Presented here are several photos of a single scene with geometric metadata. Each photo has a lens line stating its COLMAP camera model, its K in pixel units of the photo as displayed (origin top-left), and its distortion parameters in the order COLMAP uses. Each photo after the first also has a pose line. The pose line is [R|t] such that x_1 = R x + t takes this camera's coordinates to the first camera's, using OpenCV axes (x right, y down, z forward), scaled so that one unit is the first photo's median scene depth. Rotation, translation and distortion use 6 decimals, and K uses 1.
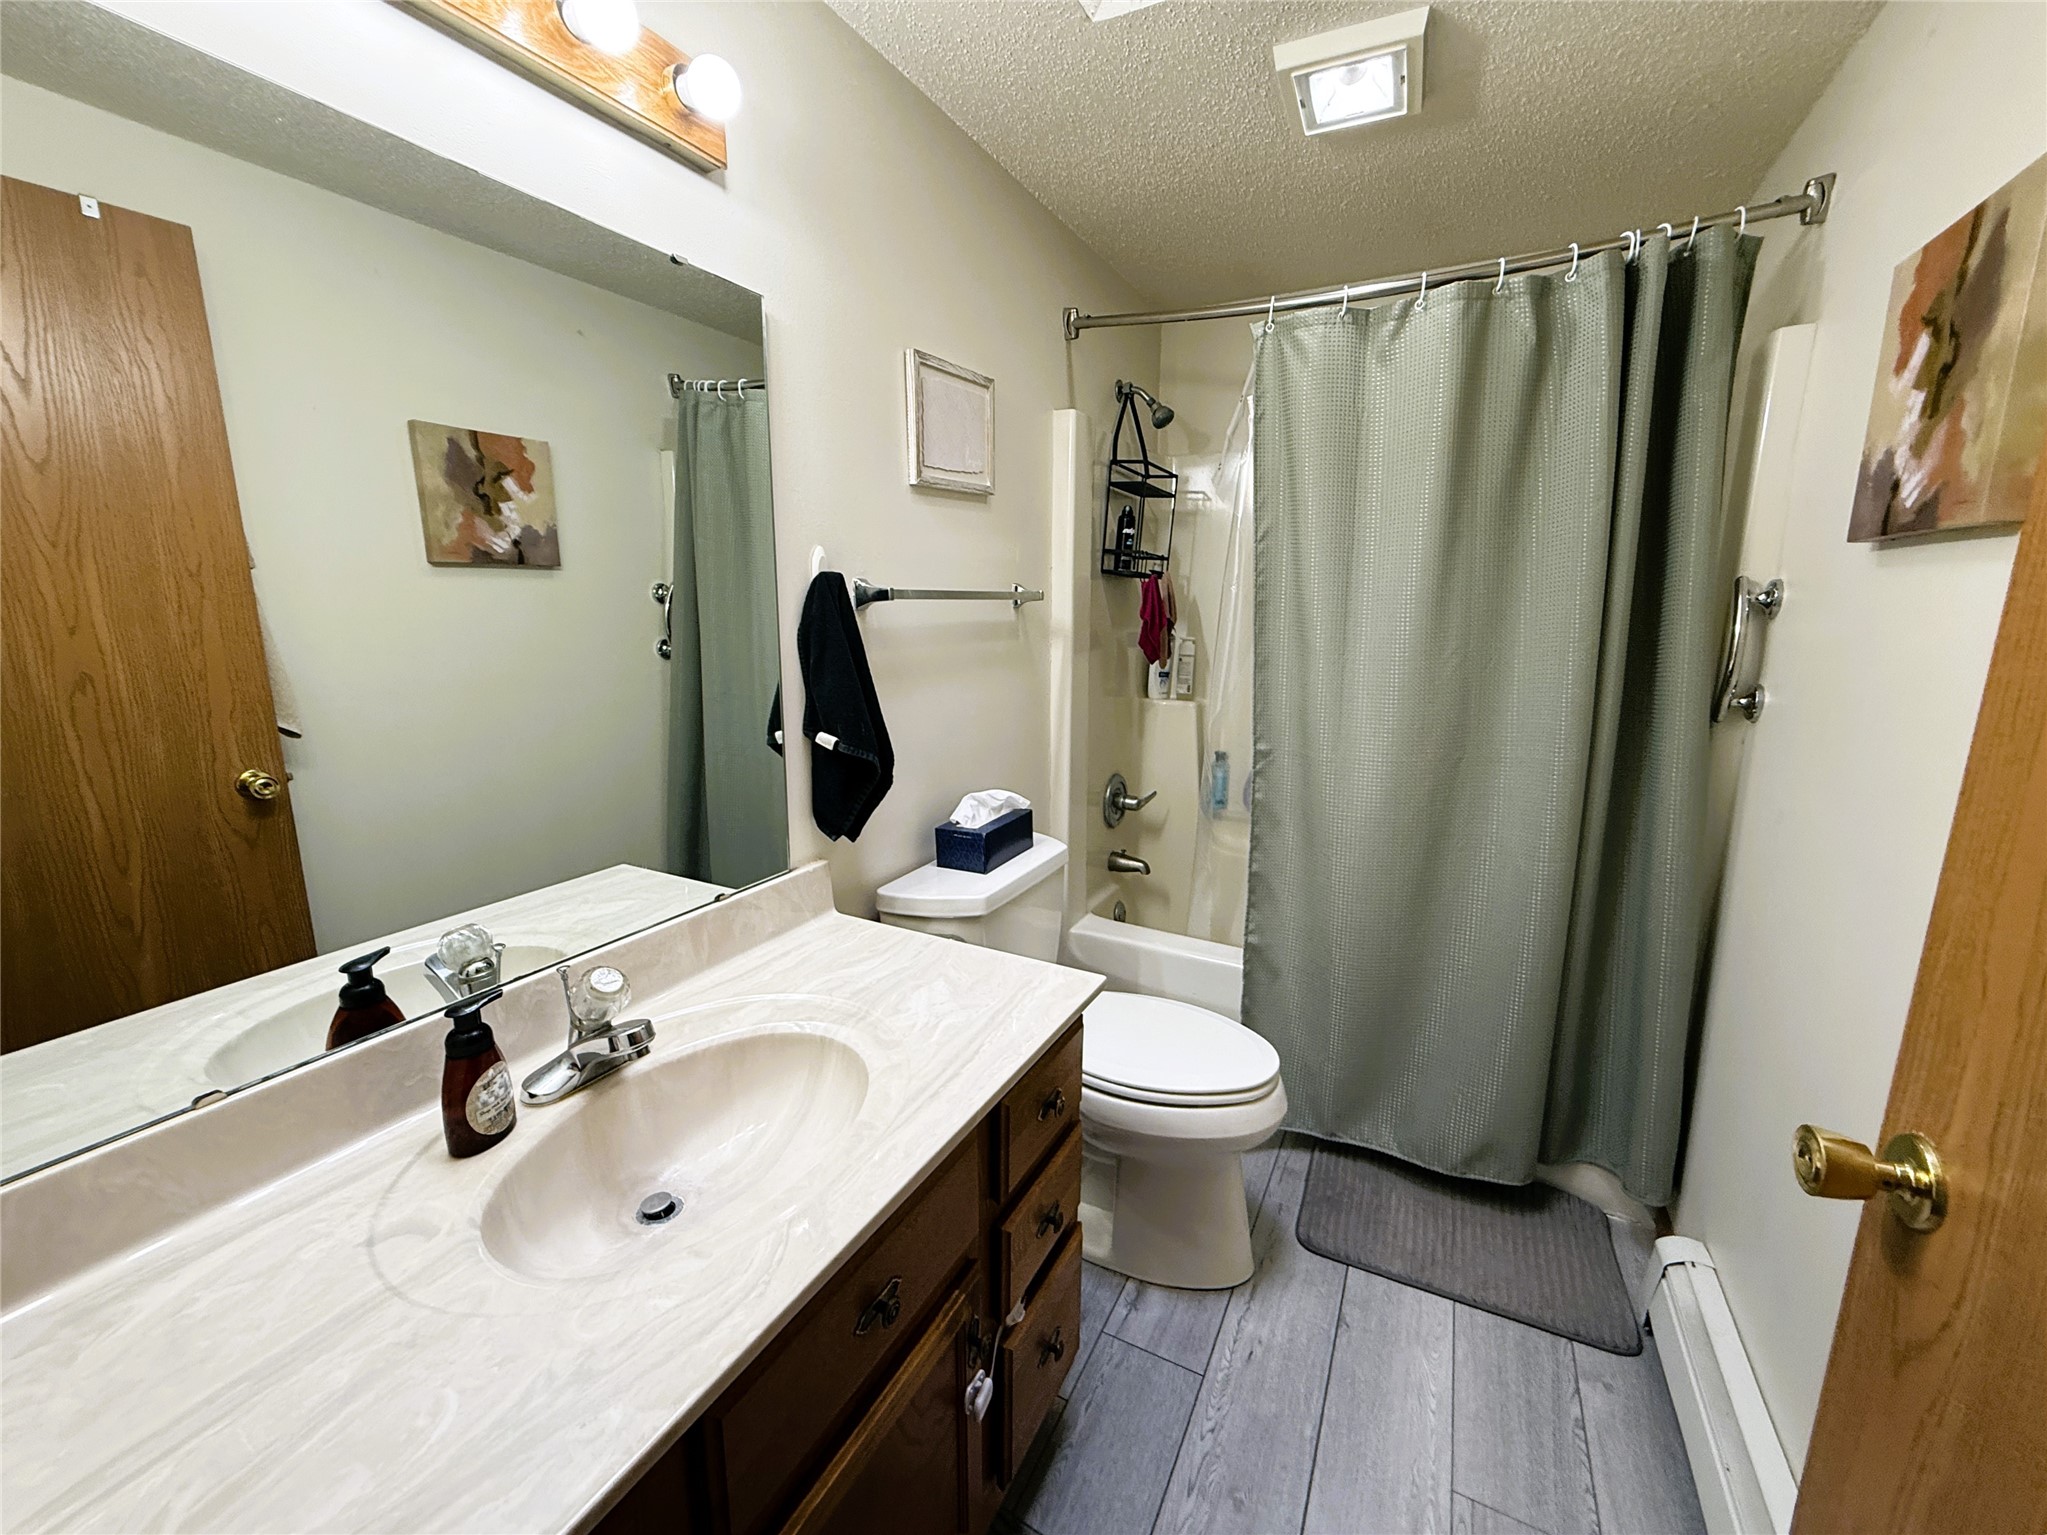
lens RADIAL K [[822.7, 0, 1023.5], [0, 822.7, 767.5], [0, 0, 1]] dist [-0.001003, -0.000270]
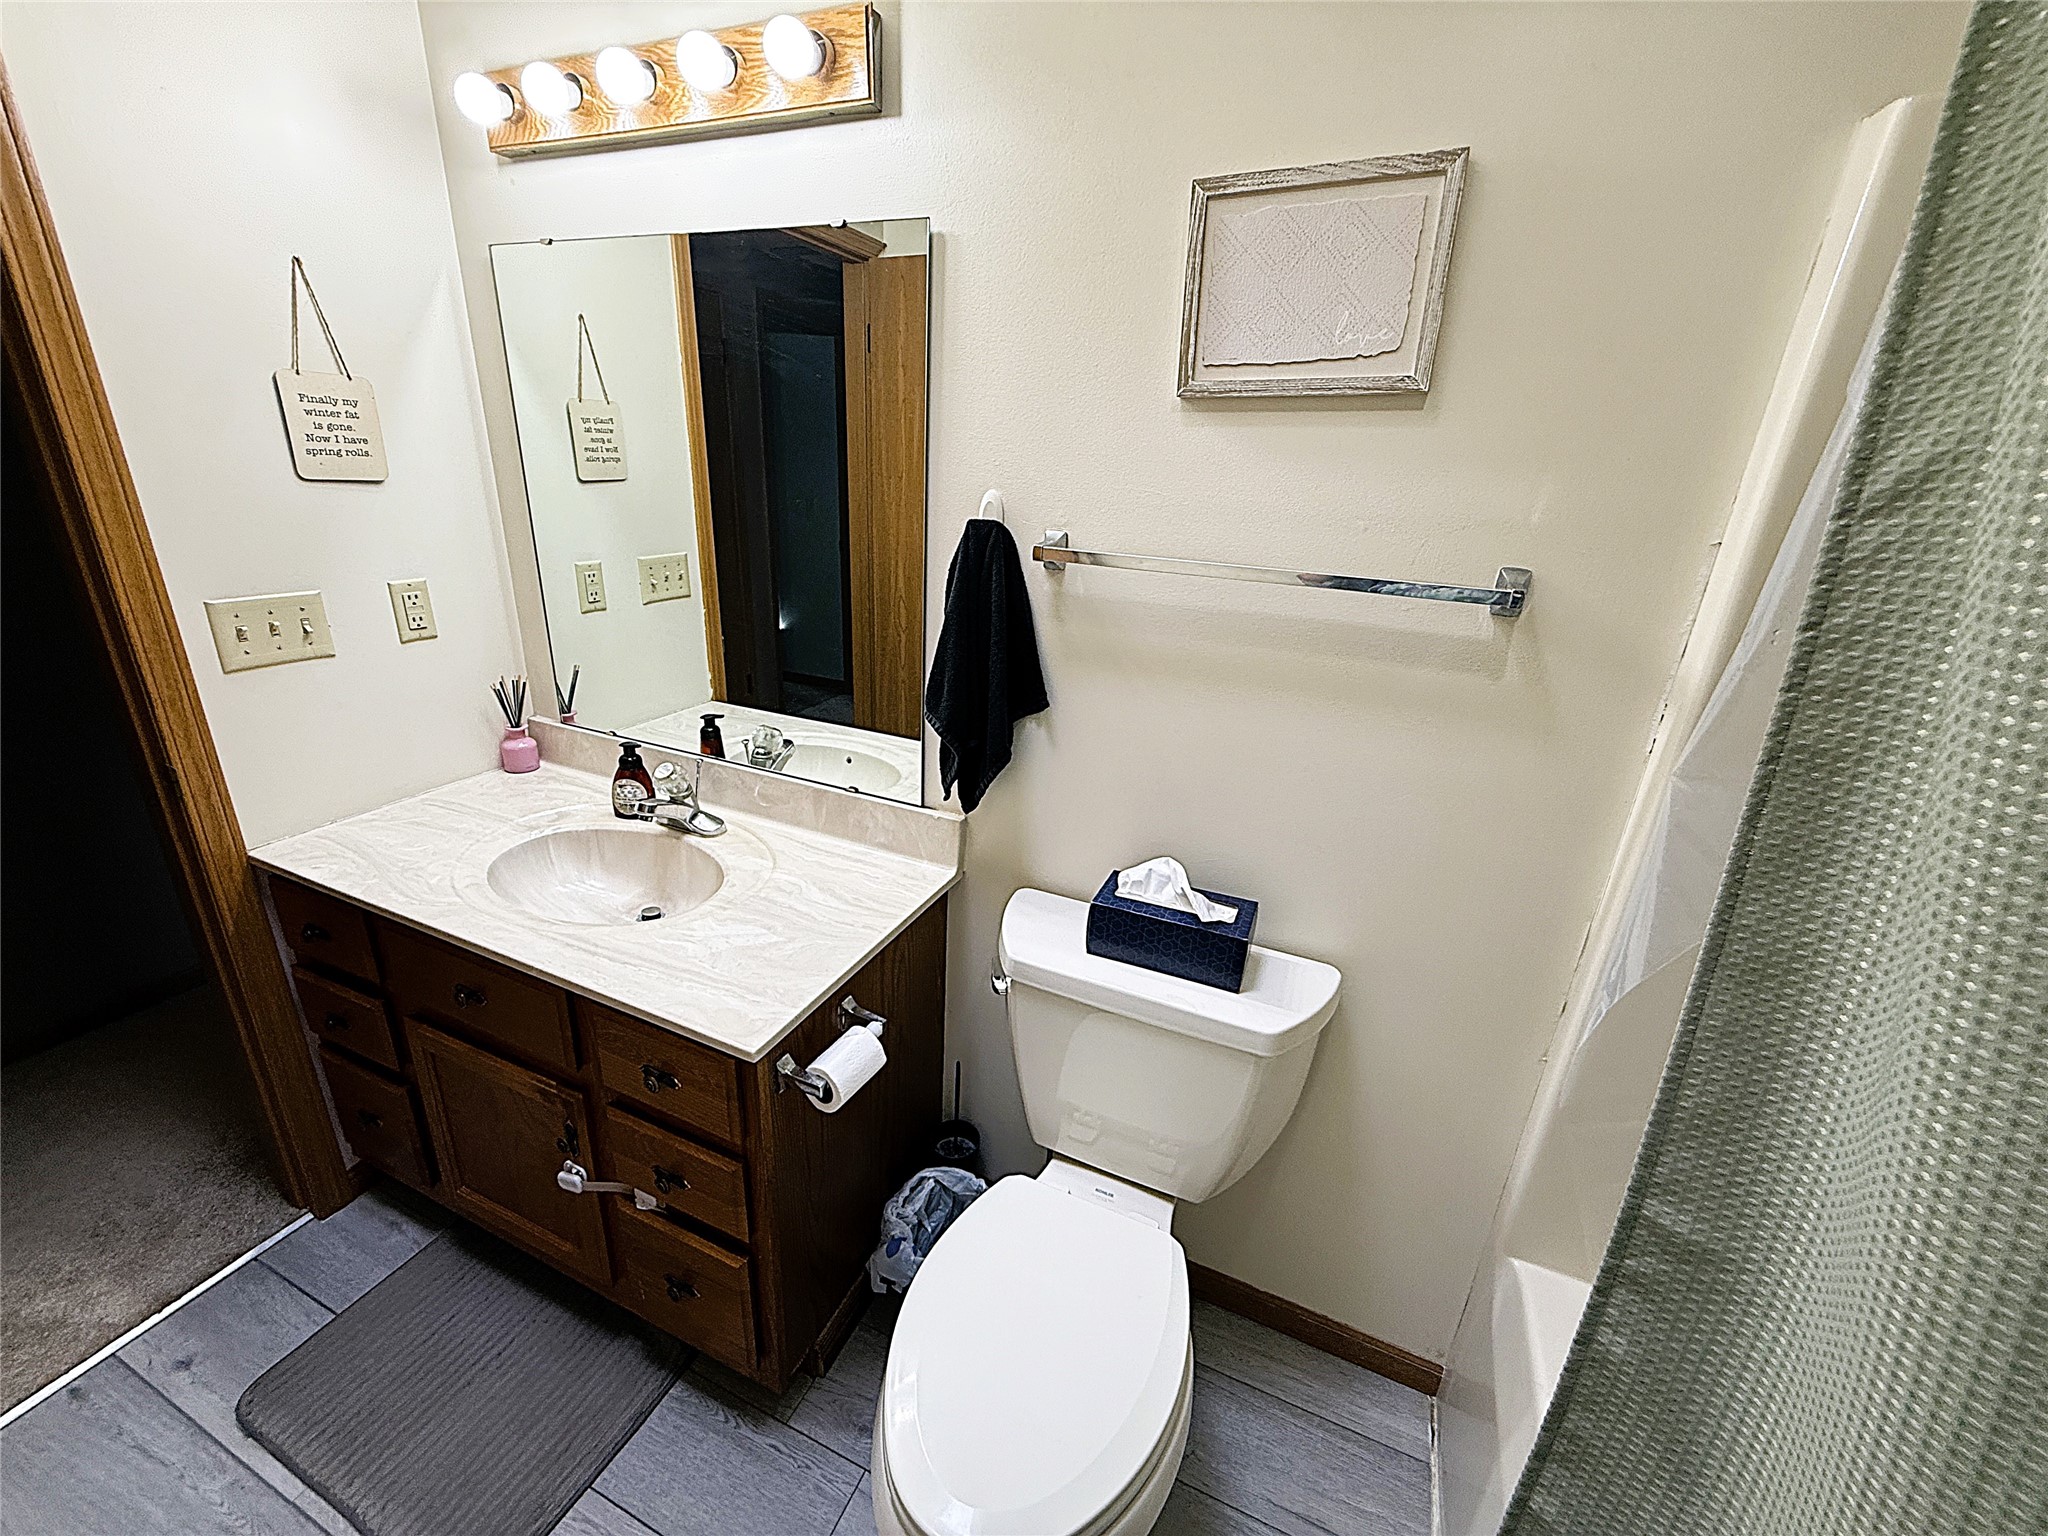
lens RADIAL K [[818.9, 0, 1024.0], [0, 818.9, 768.0], [0, 0, 1]] dist [-0.001805, -0.000135]
pose [[0.061183, 0.343520, -0.937150, 0.606452], [-0.244465, 0.915469, 0.319613, -0.252049], [0.967726, 0.209546, 0.139990, 0.854530]]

* _Exercise objective_
Please set down the whole listing exactly, apart from the pictures.

* _Finished task_
Presented here are several photos of a single scene with geometric metadata. Each photo has a lens line stating its COLMAP camera model, its K in pixel units of the photo as displayed (origin top-left), and its distortion parameters in the order COLMAP uses. Each photo after the first also has a pose line. The pose line is [R|t] such that x_1 = R x + t takes this camera's coordinates to the first camera's, using OpenCV axes (x right, y down, z forward), scaled so that one unit is the first photo's median scene depth. Rotation, translation and distortion use 6 decimals, and K uses 1.
lens RADIAL K [[822.7, 0, 1023.5], [0, 822.7, 767.5], [0, 0, 1]] dist [-0.001003, -0.000270]
lens RADIAL K [[818.9, 0, 1024.0], [0, 818.9, 768.0], [0, 0, 1]] dist [-0.001805, -0.000135]
pose [[0.061183, 0.343520, -0.937150, 0.606452], [-0.244465, 0.915469, 0.319613, -0.252049], [0.967726, 0.209546, 0.139990, 0.854530]]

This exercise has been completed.